I was in my studio folding laundry and I was thinking and praying for abundance in my life. Financial abundance that it and not even a minute later I found $30 in the laundry I was folding. I laughed and smiled. I had been thinking bigger but the point seemed made.
Brad stayed over for a bit last night after the girls went to bed. We laid in my bed talking and playing. At one point I was kneeling between his legs and I grabbed a ball in each hand and pulled hard; suspending the weight of my upper torso with them arching myself back as far as I could go. His reactions (especially while trying to not make any noise) were superb. But then he gave himself to me and I flew into deep ecstasy.
He went up on his elbows and through the pain he pushed his groin out towards me so I could suspend myself further back. He looked so beautiful laying beneath me. He opened up to me in a way that was just so real and raw and loving.

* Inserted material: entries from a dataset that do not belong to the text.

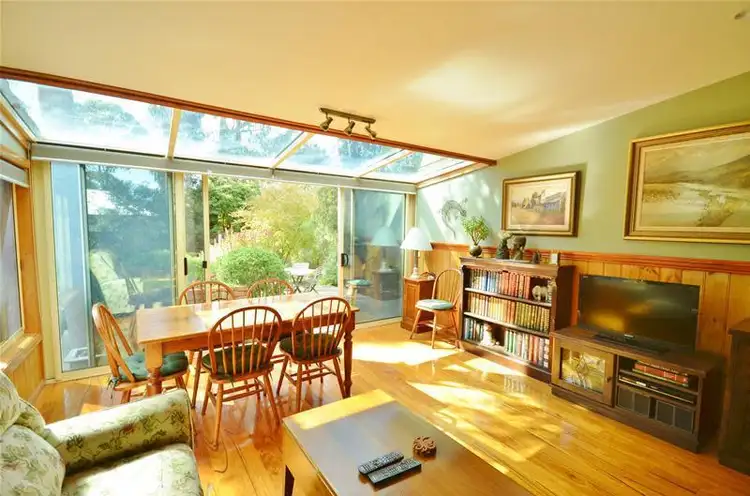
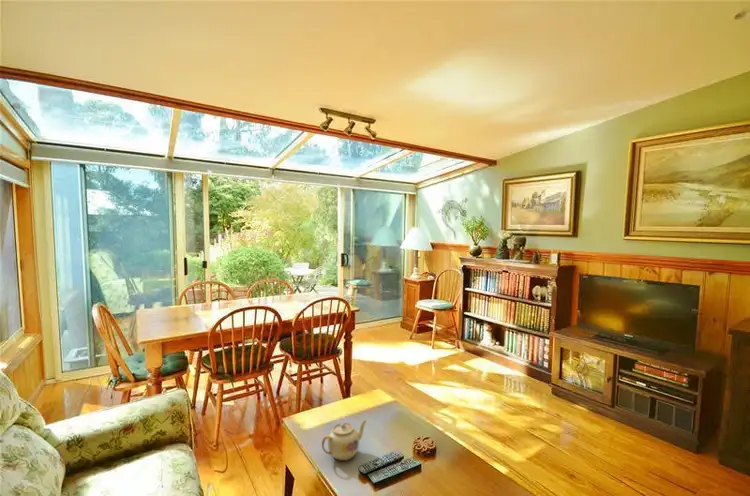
+ teapot [321,419,368,462]
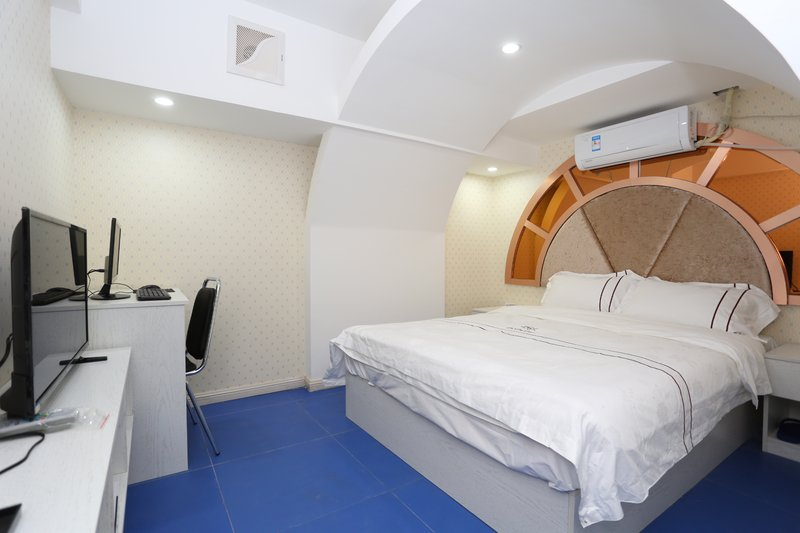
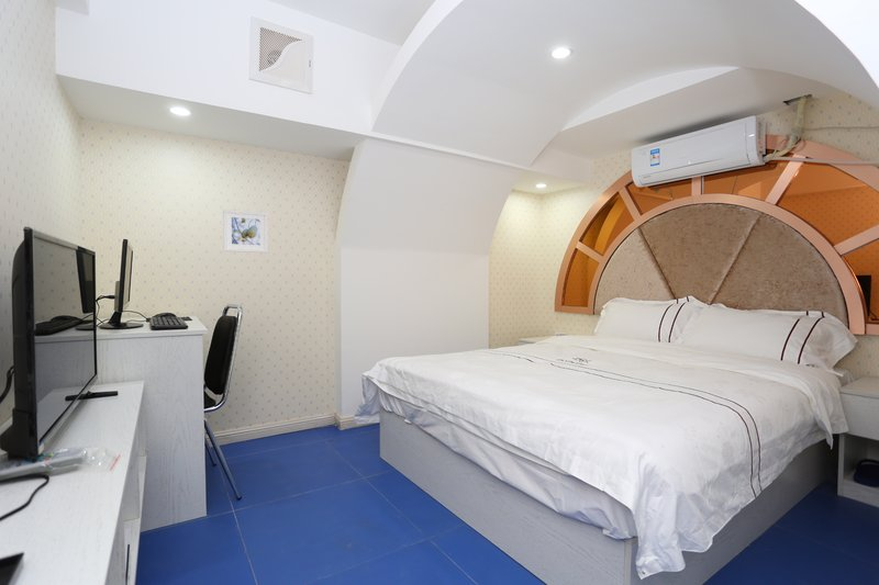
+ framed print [222,209,269,254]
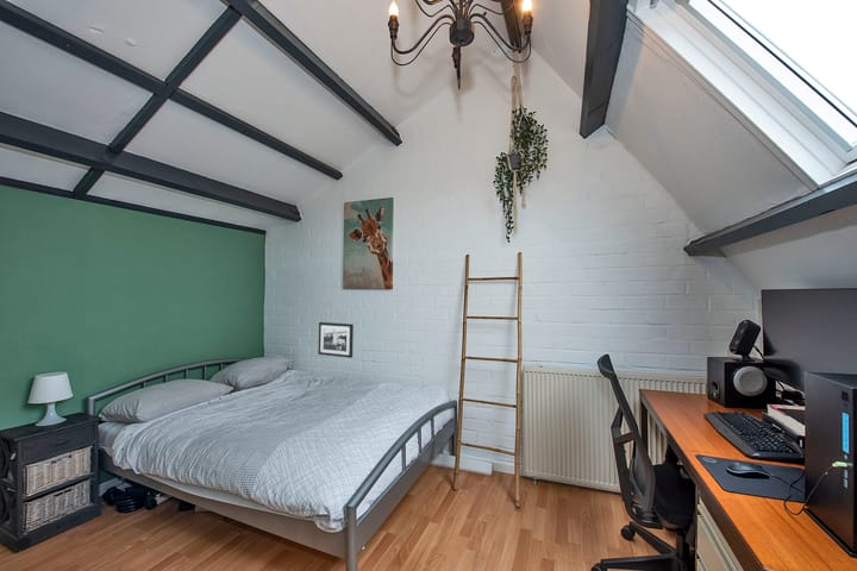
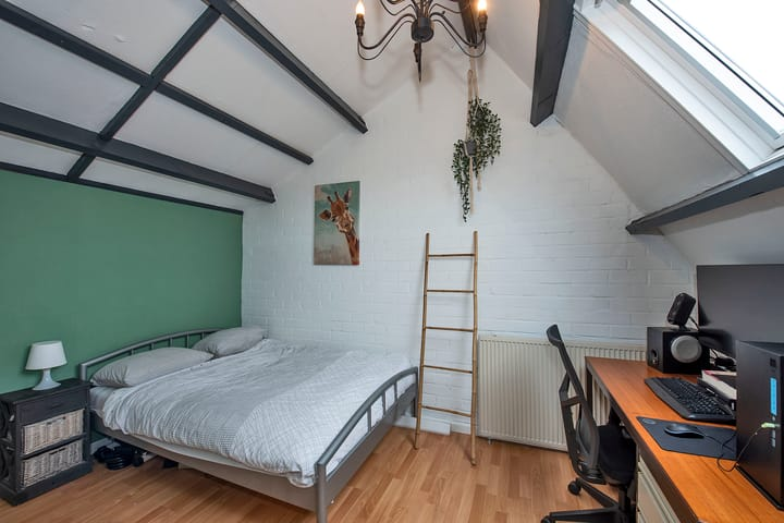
- picture frame [317,321,355,359]
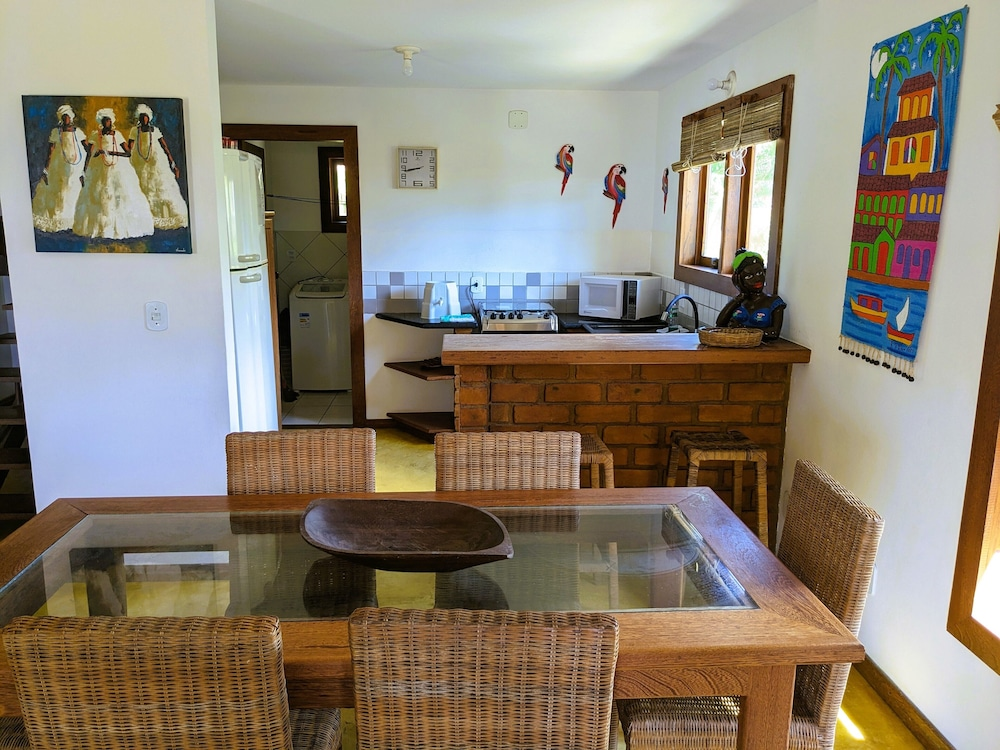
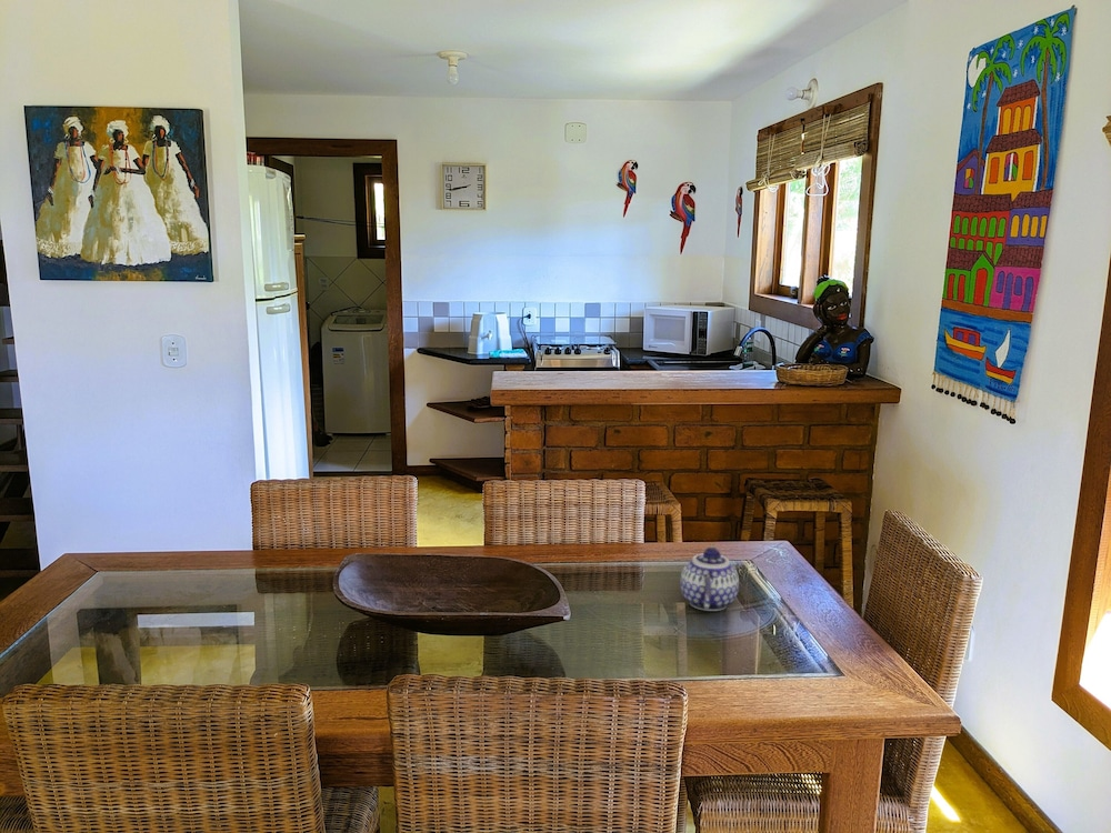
+ teapot [680,545,740,612]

I don’t love sadism for the sake of loving sadism. I don’t love it for the sake of inflicting pain. I don’t love it as some form of torture and revenge. I simply, truly, deeply love it when someone gives themselves to me completely and gets lost into that moment. When there is an almost rhythmic ebb and flow of giving and receiving.
When the pain melds into exquisite pleasure and then back again and again as it becomes a yielding to all the senses. When there is a letting go of all desires and thoughts except to please and to be connected to the attention being given. To let oneself go completely into the sensation of it all without any fear or cares or wavering whatsoever; just a beautiful and pure melding of deep desire and true surrender.
Heaven. Magic. It’s unexplainable how powerful of a thing that is and how fucking amazing it feels. There’s making love and there is this. Not the same and yet both completely breathtaking.
You know in life I’ve realized that we don’t get to know all the moving parts of our lives. Truthfully we barely know a small percentage of ourselves. So how are we to know the dynamics of everything and everyone else. There is always so much more going on around us than we are ever really aware of.
This is why I like to rely on my gut instincts so much. Because looks are sometimes deceiving. Words don’t always mean much. And I’ve learned the hard way as well; from not following my instincts that the vast majority of the time they are right.
As I see it, we can’t control much in life outside of ourselves and even then that’s not always very possible. Sooooo. Why hold on so tight? What is there to always have to feel so in control of? Life is in constant, never-ending flux. And as we all know, nothing is ever truly guaranteed. Moments are soo very fleeting. There is just no reason to hold on too tight to anything really. Just enjoy the ride!